With rivals CTV and Global Television touting returning U.S. series such as Pushing Daisies, Gossip Girl, Heroes and House, the CBC is at long last showing off its own returning hits – homegrown shows including The Border and Little Mosque on the Prairie.
‘It was a long summer — the Olympics were on. So we need to remind people, because the press doesn’t necessarily think of us having returning shows,’ said Kirstine Layfield, executive director of network programming at CBC Television, at a Thursday press launch in Toronto for the pubcaster’s fall offerings.
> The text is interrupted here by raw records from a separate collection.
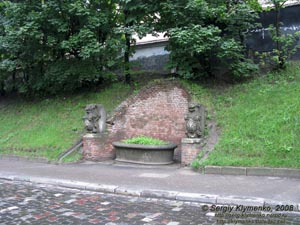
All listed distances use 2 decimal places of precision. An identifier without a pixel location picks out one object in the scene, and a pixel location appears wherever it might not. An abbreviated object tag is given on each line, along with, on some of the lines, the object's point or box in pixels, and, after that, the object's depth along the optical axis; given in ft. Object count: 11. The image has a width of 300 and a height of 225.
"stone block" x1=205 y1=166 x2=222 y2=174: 32.55
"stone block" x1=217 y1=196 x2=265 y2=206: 23.06
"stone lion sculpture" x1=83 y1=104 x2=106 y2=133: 41.93
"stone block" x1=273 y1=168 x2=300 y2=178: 29.50
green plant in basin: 38.83
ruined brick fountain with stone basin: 43.78
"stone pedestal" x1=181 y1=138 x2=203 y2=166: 36.35
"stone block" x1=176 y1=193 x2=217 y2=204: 24.31
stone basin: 38.14
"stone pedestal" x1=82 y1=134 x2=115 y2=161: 41.86
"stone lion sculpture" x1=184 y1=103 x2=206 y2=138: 36.91
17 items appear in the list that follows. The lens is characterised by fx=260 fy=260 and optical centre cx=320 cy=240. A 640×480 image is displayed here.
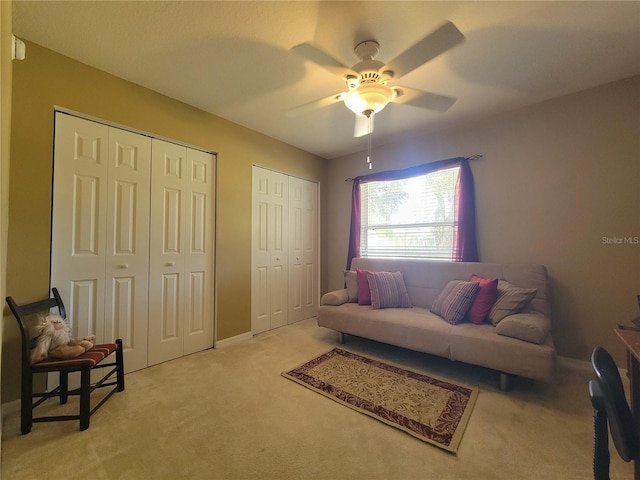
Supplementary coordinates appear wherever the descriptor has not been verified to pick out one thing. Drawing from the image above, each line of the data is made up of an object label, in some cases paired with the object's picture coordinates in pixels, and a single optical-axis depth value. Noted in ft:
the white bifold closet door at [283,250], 11.07
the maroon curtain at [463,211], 9.71
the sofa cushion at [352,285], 10.32
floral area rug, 5.32
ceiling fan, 4.33
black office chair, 2.56
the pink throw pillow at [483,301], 7.73
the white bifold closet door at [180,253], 8.09
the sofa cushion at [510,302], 7.30
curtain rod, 9.78
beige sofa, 6.31
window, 10.50
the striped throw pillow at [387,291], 9.46
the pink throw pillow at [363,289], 9.86
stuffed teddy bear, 5.38
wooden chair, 5.12
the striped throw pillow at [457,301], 7.86
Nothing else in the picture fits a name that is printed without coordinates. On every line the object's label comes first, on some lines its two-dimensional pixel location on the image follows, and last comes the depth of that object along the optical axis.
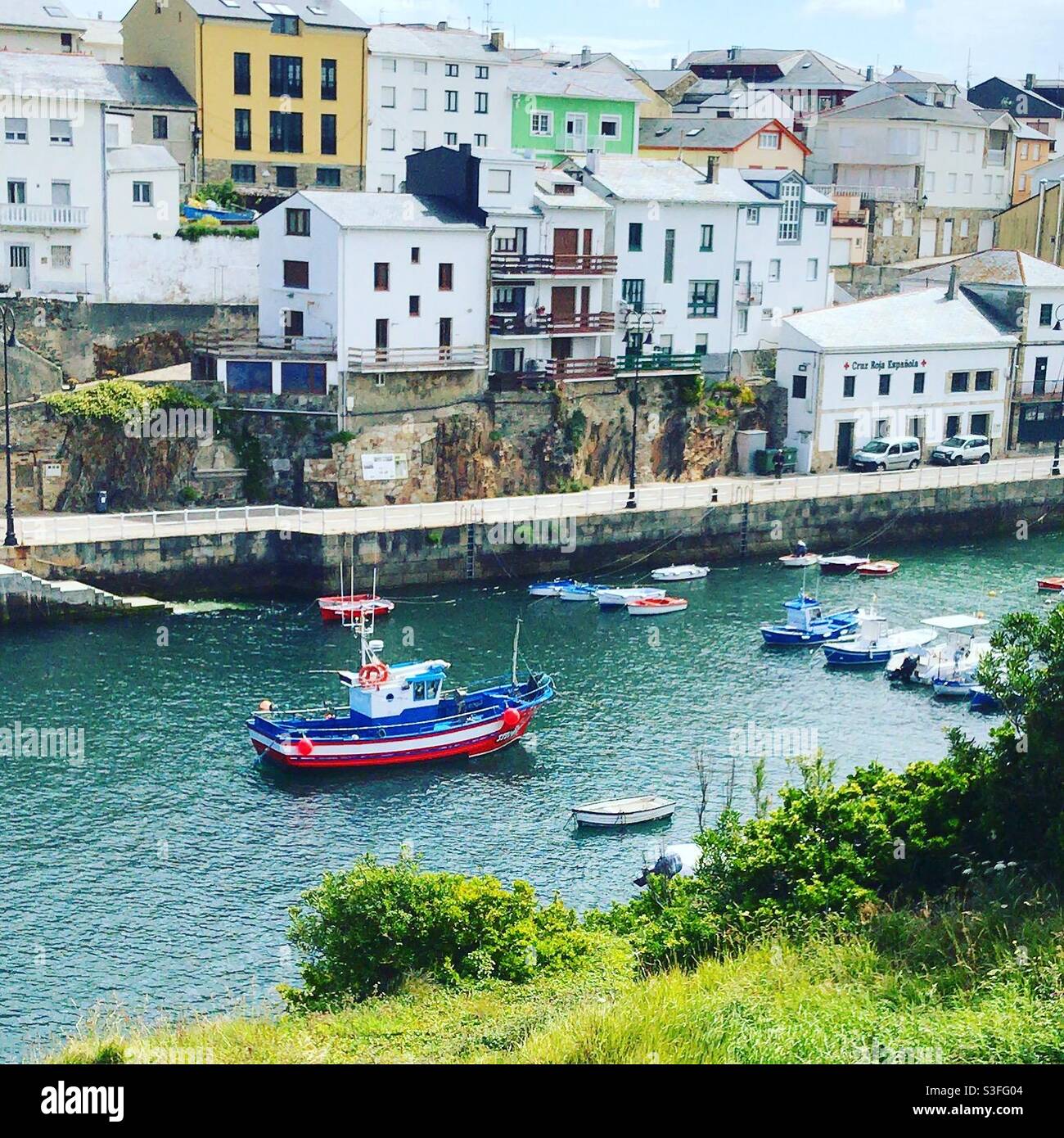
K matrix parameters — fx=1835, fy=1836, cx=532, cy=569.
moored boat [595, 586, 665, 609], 59.09
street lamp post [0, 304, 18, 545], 55.50
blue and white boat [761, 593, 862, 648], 55.22
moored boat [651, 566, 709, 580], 62.50
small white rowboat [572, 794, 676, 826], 40.53
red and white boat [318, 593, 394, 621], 55.91
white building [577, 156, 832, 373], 73.44
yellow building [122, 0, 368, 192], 75.81
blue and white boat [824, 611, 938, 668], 53.69
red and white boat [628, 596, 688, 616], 58.53
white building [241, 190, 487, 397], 63.78
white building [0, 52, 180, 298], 64.50
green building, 86.75
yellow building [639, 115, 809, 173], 87.62
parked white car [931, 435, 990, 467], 76.56
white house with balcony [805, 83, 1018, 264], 97.25
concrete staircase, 53.72
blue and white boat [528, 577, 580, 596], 60.56
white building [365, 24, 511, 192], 80.56
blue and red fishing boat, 43.78
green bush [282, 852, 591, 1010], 26.23
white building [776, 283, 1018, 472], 74.19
Rather than roll out new fall TV series as replacements for past duds, Layfield and her programming team reminded the media about the cliffhanger from the second-season finale of Little Mosque, to be solved on Oct. 1 with the new cycle’s premiere: is Rayyan (Sitara Hewitt) about to say yes to an arranged marriage?
The second season of the comedy Sophie will also bow on October 1, after Little Mosque, with Sophie having to weigh whether the father of her baby should matter in her life, now that he’s back in town.
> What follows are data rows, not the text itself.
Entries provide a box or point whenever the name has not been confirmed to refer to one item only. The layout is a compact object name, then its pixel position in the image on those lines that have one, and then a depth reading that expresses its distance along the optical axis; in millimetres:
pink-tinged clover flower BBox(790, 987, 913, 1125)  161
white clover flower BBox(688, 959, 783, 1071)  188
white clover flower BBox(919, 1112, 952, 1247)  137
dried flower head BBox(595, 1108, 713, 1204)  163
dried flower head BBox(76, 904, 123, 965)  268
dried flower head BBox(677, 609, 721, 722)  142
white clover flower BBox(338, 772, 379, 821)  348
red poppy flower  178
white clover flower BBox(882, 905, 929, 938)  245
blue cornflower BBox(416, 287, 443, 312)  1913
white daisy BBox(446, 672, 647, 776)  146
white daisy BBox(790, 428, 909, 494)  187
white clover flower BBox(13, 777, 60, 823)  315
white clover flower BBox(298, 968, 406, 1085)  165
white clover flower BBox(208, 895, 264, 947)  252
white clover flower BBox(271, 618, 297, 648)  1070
And The Border will return September 29 with series lead Sofia Milos seing her Homeland Security agent job under threat, as Vancouver actress Grace Park (Battlestar Galactica) debuts as a rival U.S. Homeland Security agent for a multi-series arc. There are also new second-season roles for Daisy Beaumont and Nicholas Campbell.
The Border, the White Pine Pictures drama about Canadian customs agents safeguarding Canadian airports and border posts, drew an average 775,000 viewers during its first season.
Layfield said she purposely bows new CBC series in January, before bringing back those shows that find favor with audiences for the subsequent fall season.
She added the pubcaster invested much time and energy into ensuring success for the sophomore seasons that start next week, not least by scheduling the U.S. game shows Jeopardy and Wheel of Fortune as primetime lead-ins.
Mid-season, CBC will debut two new series: Being Erica (formerly known as The Session), a 13-part comedy/drama from Temple Street Productions, and The Wild Roses, from Northwood Productions and Seven24 Films of Calgary.
At the end of the 2007-08 TV season, CBC cut jPod and MVP — two series that had debuted in the previous January — as it renewed The Border and Sophie.